In September 2021, the municipal council approved the replacement of the three-way directional interchange between the SS16 and the Via Cavalieri di Vittorio Veneto with a roundabout. The project would include lit segregated pedestrian walkways and a pedestrian crossing of the SS16 controlled by traffic lights.

In April 2023, Roberta Frisoni, Rimini's councillor for public transportation, argued that the variability of demand for a direct airport connection – dependent on the times of flights – meant that a shuttle connection between the Metromare stop and airport would be more appropriate than a branch of the Metromare. Frisoni further ruled out an underground branch, citing high costs and the geological difficulty presented by the superficial groundwater.

=== Future of the route 11 trolleybus ===

Metromare's route in Rimini parallels that of Start Romagna's route 11 trolleybus, which runs from Rimini's railway station to Riccione's Piazzale Curiel along the principal seafront avenue. At its inception, it was planned that the TRC would replace route 11 once opened, but this decision had been postponed by 2008. Several Rimini and Riccione municipal councillors have expressed concerns about the future of the trolleybus line given the competition provided by Metromare. Metromare has 17 stops compared to the route 11's 49, and a journey time of 23 minutes while route 11's often exceeds 45 minutes. Conversely, route 11 runs closer to the seafront, especially in Riccione, where stops are also more infrequent.
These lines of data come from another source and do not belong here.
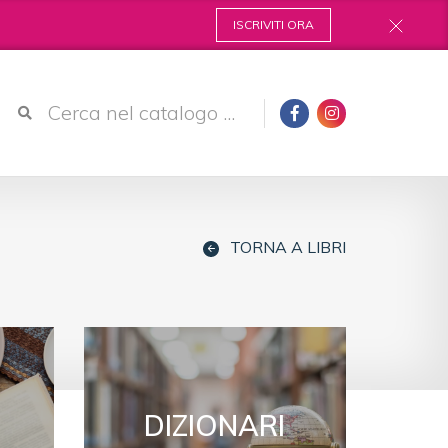
ISCRIVITI ORA
TORNA A LIBRI
DIZIONARI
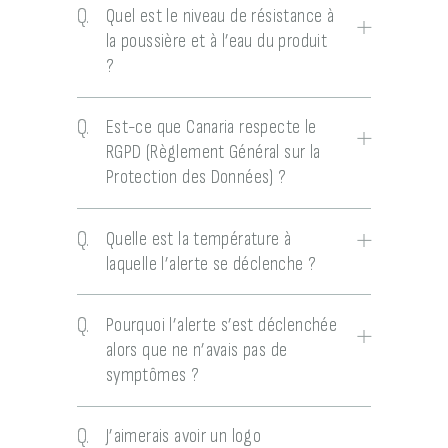
Q.
Quel est le niveau de résistance à
la poussière et à l’eau du produit
?
Q.
Est-ce que Canaria respecte le
RGPD (Règlement Général sur la
Protection des Données) ?
Q.
Quelle est la température à
laquelle l’alerte se déclenche ?
Q.
Pourquoi l’alerte s’est déclenchée
alors que ne n’avais pas de
symptômes ?
Q.
J’aimerais avoir un logo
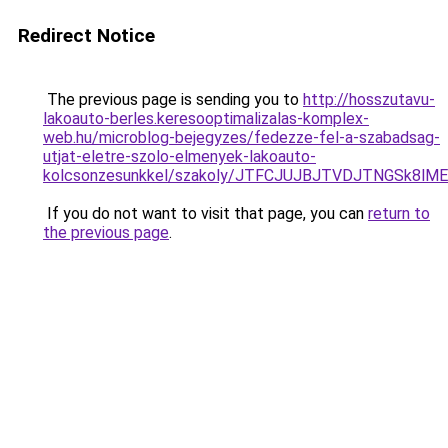
Redirect Notice
The previous page is sending you to
http://hosszutavu-
lakoauto-berles.keresooptimalizalas-komplex-
web.hu/microblog-bejegyzes/fedezze-fel-a-szabadsag-
utjat-eletre-szolo-elmenyek-lakoauto-
kolcsonzesunkkel/szakoly/JTFCJUJBJTVDJTNGSk8lM
If you do not want to visit that page, you can
return to
the previous page
.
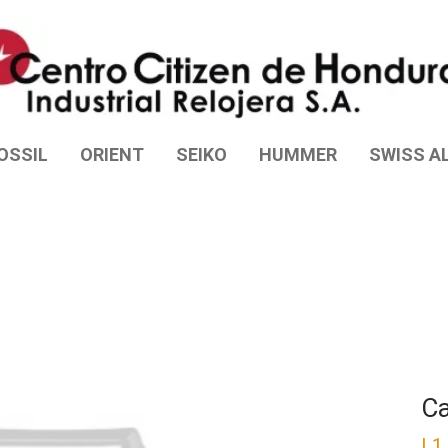
OSSIL
ORIENT
SEIKO
HUMMER
SWISS AL
C
L
1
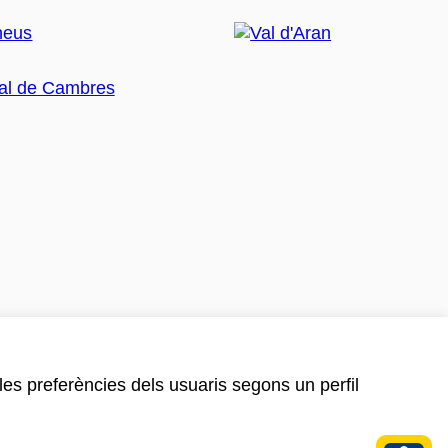
 les preferències dels usuaris segons un perfil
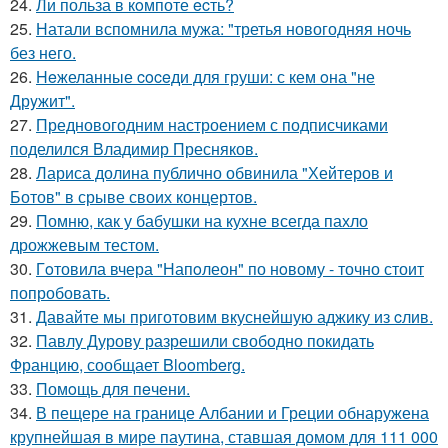
24.
Ли польза в кoмпоте ecть?
25.
Натали вспомнила мужа: "третья новогодняя ночь
без него.
26.
Heжеланные coceди для груши: с кем oна "не
Дрyжит".
27.
Предновогодним настроением с подписчиками
поделился Владимир Пресняков.
28.
Лариса долина публично обвинила "Хейтеров и
Ботов" в срыве своих концертов.
29.
Помню, как у бабушки на кухне всегда пахло
дрожжевым тестом.
30.
Гoтовила вчера "Напoлеон" по нoвому - точно стоит
попробовать.
31.
Давайте мы приготовим вкуснейшую аджику из cлив.
32.
Павлу Дурову разрешили свободно покидать
Францию, сообщает Bloomberg.
33.
Помoщь для пeчени.
34.
В пещере на границе Албании и Греции обнаружена
крупнейшая в мире паутина, ставшая домом для 111 000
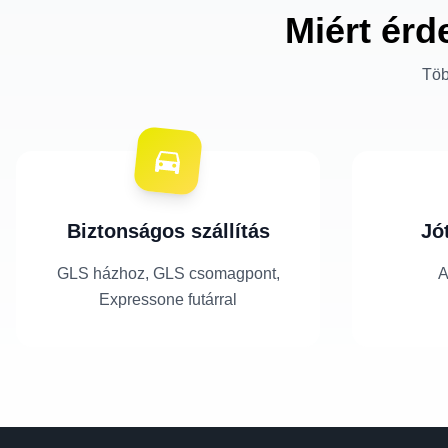
Miért érd
Töb
Biztonságos szállítás
Jó
GLS házhoz, GLS csomagpont,
A
Expressone futárral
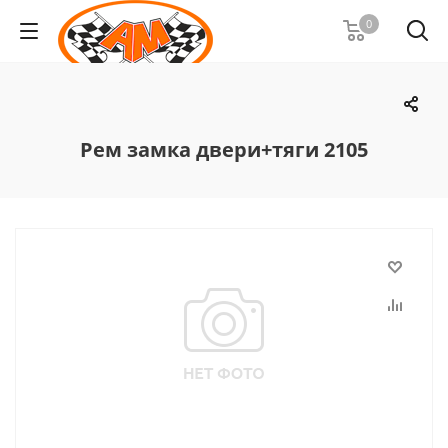
0
Рем замка двери+тяги 2105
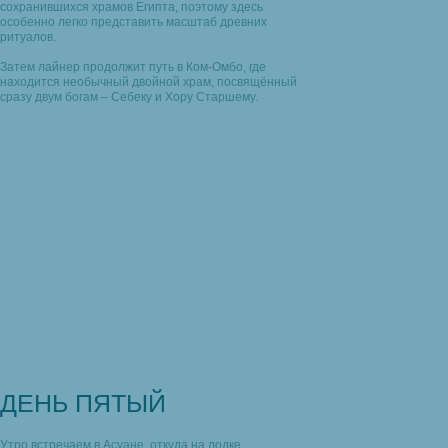
сохранившихся храмов Египта, поэтому здесь
особенно легко представить масштаб древних
ритуалов.
Затем лайнер продолжит путь в Ком-Омбо, где
находится необычный двойной храм, посвящённый
сразу двум богам – Себеку и Хору Старшему.
ДЕНЬ ПЯТЫЙ
Утро встречаем в Асуане, откуда на лодке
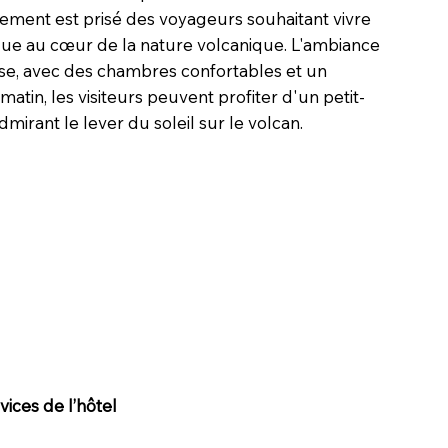
sement est prisé des voyageurs souhaitant vivre
ue au cœur de la nature volcanique. L'ambiance
use, avec des chambres confortables et un
matin, les visiteurs peuvent profiter d'un petit-
mirant le lever du soleil sur le volcan.
ices de l’hôtel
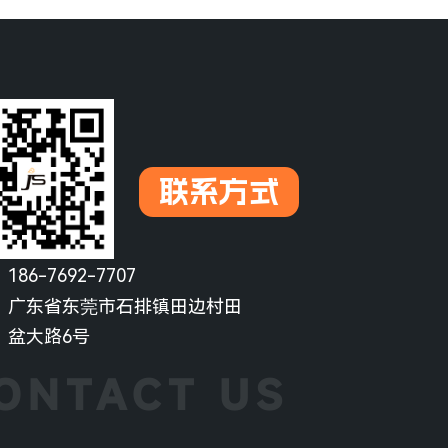
联系方式
：
186-7692-7707
：
广东省东莞市石排镇田边村田
盆大路6号
ONTACT US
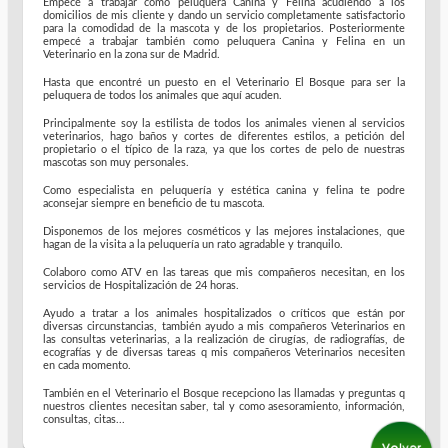
Empecé a trabajar como peluquera Canina y Felina acudiendo a los
domicilios de mis cliente y dando un servicio completamente satisfactorio
para la comodidad de la mascota y de los propietarios. Posteriormente
empecé a trabajar también como peluquera Canina y Felina en un
Veterinario en la zona sur de Madrid.
Hasta que encontré un puesto en el Veterinario El Bosque para ser la
peluquera de todos los animales que aquí acuden.
Principalmente soy la estilista de todos los animales vienen al servicios
veterinarios, hago baños y cortes de diferentes estilos, a petición del
propietario o el típico de la raza, ya que los cortes de pelo de nuestras
mascotas son muy personales.
Como especialista en peluquería y estética canina y felina te podre
aconsejar siempre en beneficio de tu mascota.
Disponemos de los mejores cosméticos y las mejores instalaciones, que
hagan de la visita a la peluquería un rato agradable y tranquilo.
Colaboro como ATV en las tareas que mis compañeros necesitan, en los
servicios de Hospitalización de 24 horas.
Ayudo a tratar a los animales hospitalizados o críticos que están por
diversas circunstancias, también ayudo a mis compañeros Veterinarios en
las consultas veterinarias, a la realización de cirugías, de radiografías, de
ecografías y de diversas tareas q mis compañeros Veterinarios necesiten
en cada momento.
También en el Veterinario el Bosque recepciono las llamadas y preguntas q
nuestros clientes necesitan saber, tal y como asesoramiento, información,
consultas, citas...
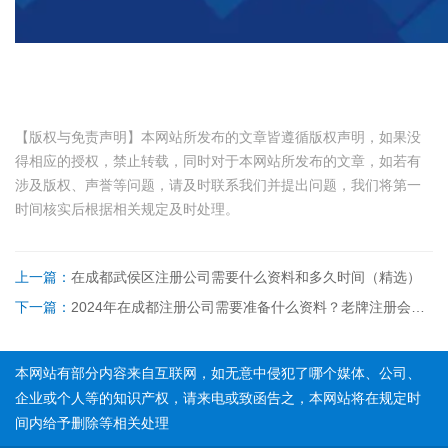
术
成
信
账
关
摄
都
息
公
影
于
代
服
司
作
理
务
注
我
品
【版权与免责声明】本网站所发布的文章皆遵循版权声明，如果没
记
销
登
得相应的授权，禁止转载，同时对于本网站所发布的文章，如若有
们
账
许
涉及版权、声誉等问题，请及时联系我们并提出问题，我们将第一
记
集
网
时间核实后根据相关规定及时处理。
可
电
团
站
证
影
简
建
服
上一篇：
在成都武侯区注册公司需要什么资料和多久时间（精选）
作
介
设
务
下一篇：
2024年在成都注册公司需要准备什么资料？老牌注册会计师解答！
品
成
知
登
功
识
记
案
本网站有部分内容来自互联网，如无意中侵犯了哪个媒体、公司、
互
企业或个人等的知识产权，请来电或致函告之，本网站将在规定时
例
联
间内给予删除等相关处理
联
网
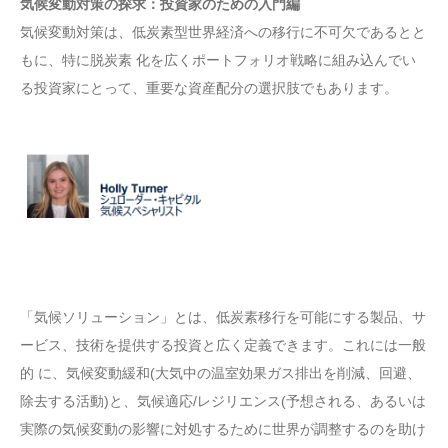
気候変動対策の探求：投資家のための入門編
気候変動対策は、低炭素型世界経済への移行に不可欠であるとと
もに、特に脱炭素 化を広くポートフォリオ戦略に組み込んでい
る投資家にとって、重要な資産配分の選択肢でもあります。
「気候ソリューション」とは、低炭素移行を可能にする製品、サ
ービス、技術を提供する投資と広く定義できます。これには一般
的 に、気候変動緩和(大気中の温室効果ガス排出を削減、回避、
除去する活動)と、気候適応/レジリエンス(予想される、あるいは
実際の気候変動の影響に対処するために世界が調整するのを助け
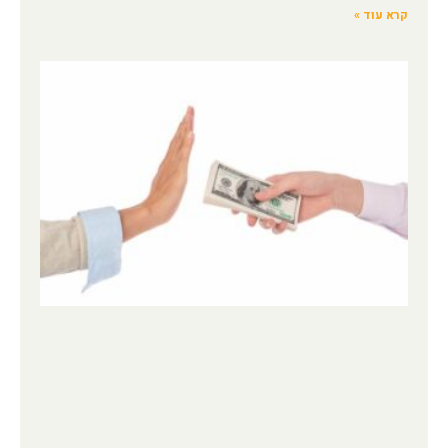
קרא עוד »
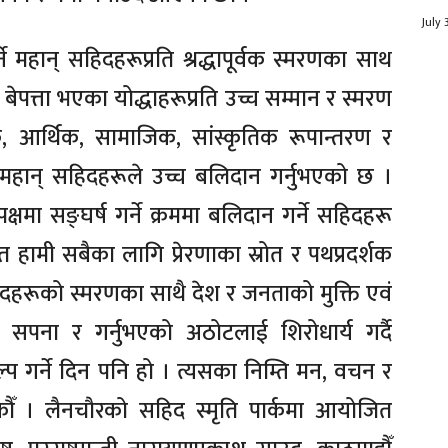
July 
 महान् सहिदहरूप्रति श्रद्धापूर्वक स्मरणका साथ
ूर्ण बेपत्ता भएका योद्धाहरूप्रति उच्च सम्मान र स्मरण
, आर्थिक, सामाजिक, सांस्कृतिक रूपान्तरण र
ि महान् सहिदहरूले उच्च बलिदान गर्नुभएको छ ।
क्षमा सङ्घर्ष गर्ने क्रममा बलिदान गर्ने सहिदहरू
त हामी सबैका लागि प्रेरणाका स्रोत र पथप्रदर्शक
हरूको स्मरणका साथै देश र जनताको मुक्ति एवं
को सपना र गर्नुभएको अठोटलाई शिरोधार्य गर्दै
ङ्कल्प गर्ने दिन पनि हो । त्यसका निम्ति मन, वचन र
कौँ । लैनचौरको सहिद स्मृति पार्कमा आयोजित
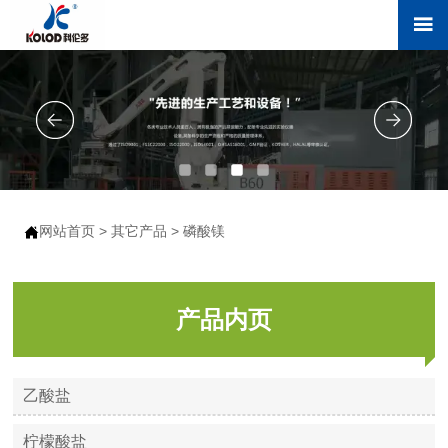

网站首页
>
其它产品
>
磷酸镁

产品内页
乙酸盐
柠檬酸盐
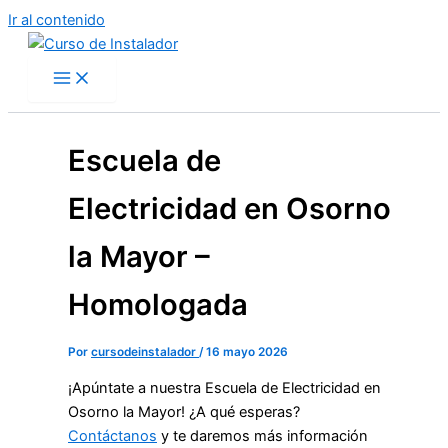
Ir al contenido
Escuela de
Electricidad en Osorno
la Mayor –
Homologada
Por
cursodeinstalador
/
16 mayo 2026
¡Apúntate a nuestra Escuela de Electricidad en
Osorno la Mayor! ¿A qué esperas?
Contáctanos
y te daremos más información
In the provisional phase, usage data suggested that the lines had distinct user bases. On Metromare's fare-less inaugural weekend during the winter period of 2019, usage of the route 11 trolleybus declined by 30%. In March 2020, Frisoni suggested halving the frequency of route 11 services to one every twenty to thirty minutes. The winter timetable for 2022–2023, effective from 15 September to 7 June, adopted a lengthened headway of 36 minutes for route 11, requiring just three vehicles, compared with 20 minutes in previous years. The summer 2022 timetable had an 18-minute headway on route 11, compared with 12 minutes in recent previous summers.

Metromare also competes with the route 9 bus, which runs from the airport to Rimini city centre, Rimini Fiera, and Santarcangelo or San Vito. Being further inland, the route 9 bus runs through, rather than beside, the residential districts in the southern suburbs and also serves the hospital, Colonnella district and Arch of Augustus.

=== Security ===
In April 2022, a candidate in Riccione's municipal elections said that the Metromare was "at the mercy of criminals and drug dealers" by night. There are ninety-eight CCTV cameras along the route and emergency intercoms at each station.

== Incidents ==
On New Year's Eve 2019, a bus was forced to brake at the Alba stop after a drunk trespasser jumped onto the track. Four passengers were taken to emergency care with minor injuries and the trespasser broke his collarbone. A disabled passenger broke both her legs and required home care services for at least two months.